§ Material for the task
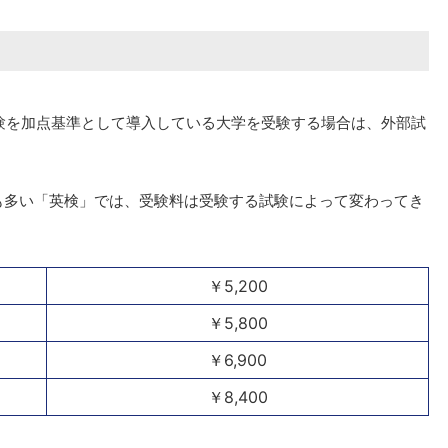
試験を加点基準として導入している大学を受験する場合は、外部試
も多い「英検」では、受験料は受験する試験によって変わってき
￥5,200
￥5,800
￥6,900
￥8,400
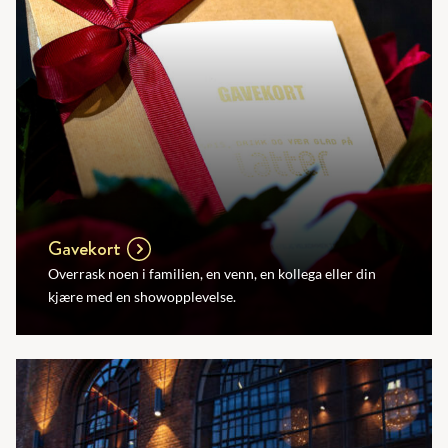
Gavekort
Overrask noen i familien, en venn, en kollega eller din
kjære med en showopplevelse.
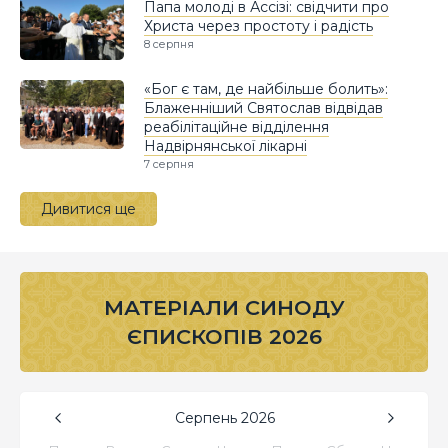
Папа молоді в Ассізі: свідчити про
Христа через простоту і радість
8 серпня
«Бог є там, де найбільше болить»:
Блаженніший Святослав відвідав
реабілітаційне відділення
Надвірнянської лікарні
7 серпня
Дивитися ще
МАТЕРІАЛИ СИНОДУ
ЄПИСКОПІВ 2026
Серпень
2026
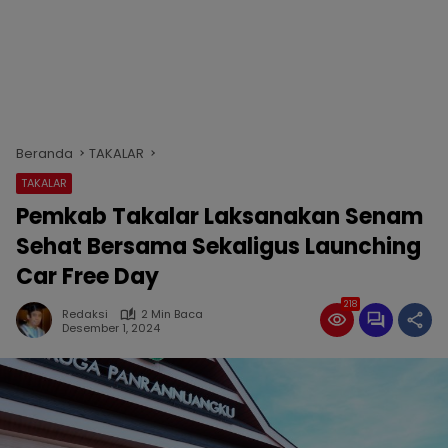
Beranda
TAKALAR
TAKALAR
Pemkab Takalar Laksanakan Senam
Sehat Bersama Sekaligus Launching
Car Free Day
218
Redaksi
2 Min Baca
Desember 1, 2024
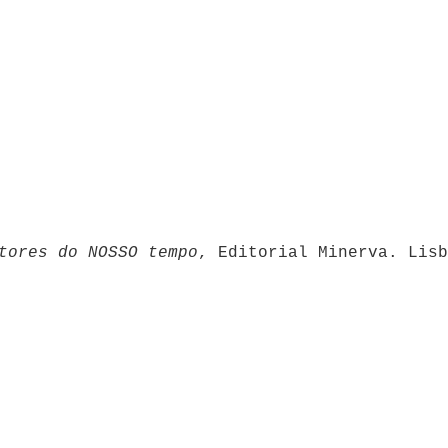
tores do NOSSO tempo
, Editorial Minerva. Lis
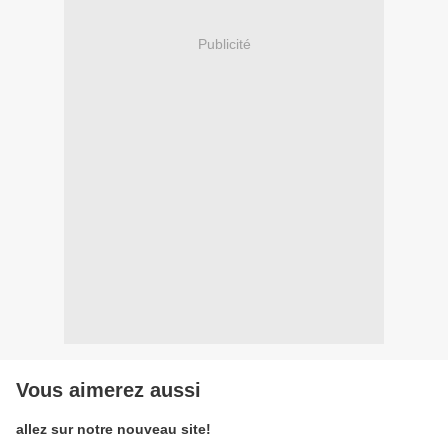
Publicité
Vous aimerez aussi
allez sur notre nouveau site!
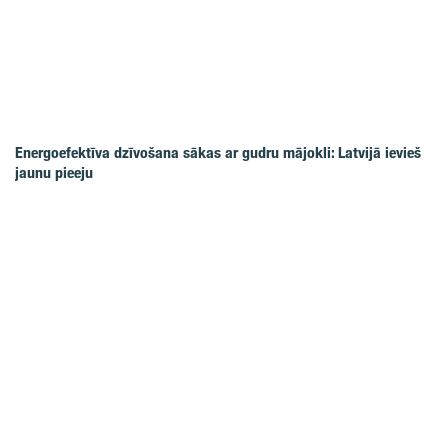
Energoefektīva dzīvošana sākas ar gudru mājokli: Latvijā ievieš
jaunu pieeju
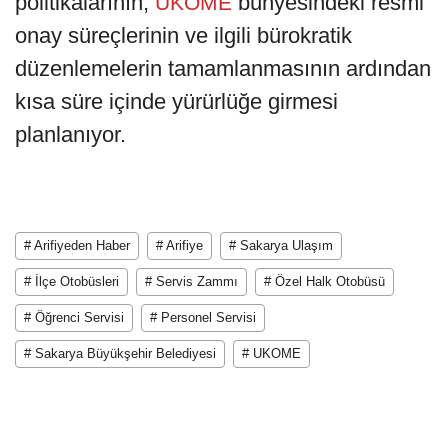
politikalarının,
bünyesindeki resmi
UKOME
onay süreçlerinin ve ilgili bürokratik
düzenlemelerin tamamlanmasının ardından
kısa süre içinde yürürlüğe girmesi
planlanıyor.
# Arifiyeden Haber
# Arifiye
# Sakarya Ulaşım
# İlçe Otobüsleri
# Servis Zammı
# Özel Halk Otobüsü
# Öğrenci Servisi
# Personel Servisi
# Sakarya Büyükşehir Belediyesi
# UKOME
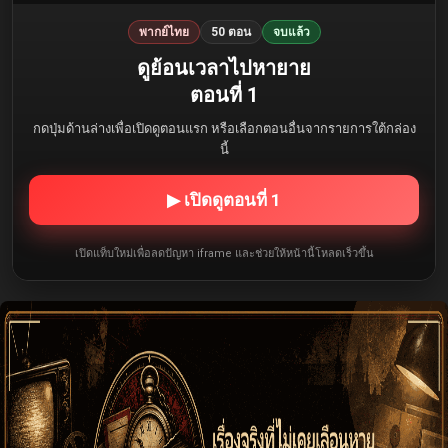
พากย์ไทย
50 ตอน
จบแล้ว
ดูย้อนเวลาไปหายาย
ตอนที่ 1
กดปุ่มด้านล่างเพื่อเปิดดูตอนแรก หรือเลือกตอนอื่นจากรายการใต้กล่อง
นี้
▶ เปิดดูตอนที่ 1
เปิดแท็บใหม่เพื่อลดปัญหา iframe และช่วยให้หน้านี้โหลดเร็วขึ้น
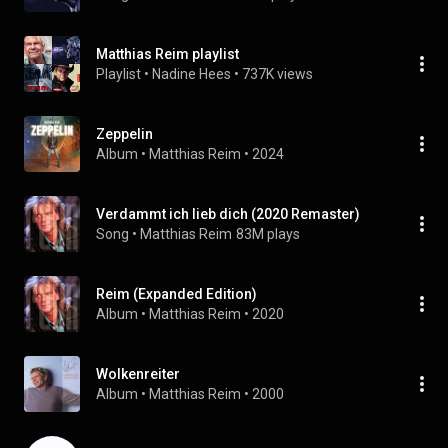
Matthias Reim playlist
Playlist
 • 
Nadine Hees
 • 
737K views
Zeppelin
Album
 • 
Matthias Reim
 • 
2024
Verdammt ich lieb dich (2020 Remaster)
Song
 • 
Matthias Reim
83M plays
Reim (Expanded Edition)
Album
 • 
Matthias Reim
 • 
2020
Wolkenreiter
Album
 • 
Matthias Reim
 • 
2000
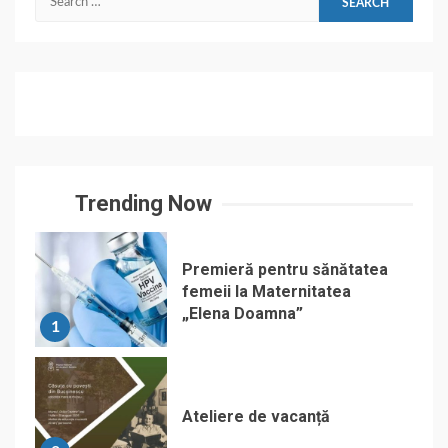
for:
Trending Now
Premieră pentru sănătatea
femeii la Maternitatea
„Elena Doamna”
1
Ateliere de vacanță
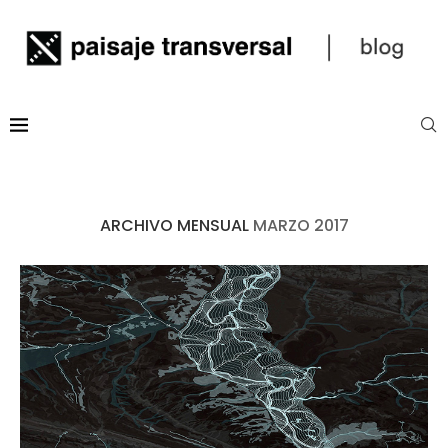
ARCHIVO MENSUAL
MARZO 2017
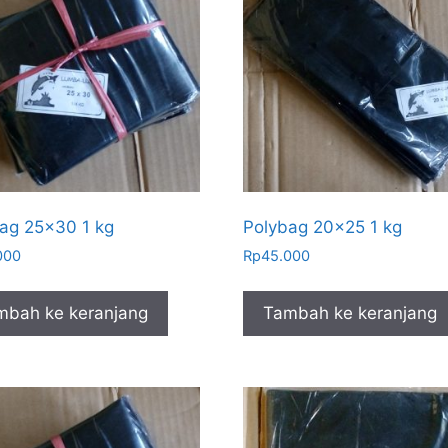
ag 25×30 1 kg
Polybag 20×25 1 kg
000
Rp
45.000
mbah ke keranjang
Tambah ke keranjang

§ Try it
Extract every line of the entries above that contains the string "keranjang", matching case exactly.

§ Response area
mbah ke keranjang
Tambah ke keranjang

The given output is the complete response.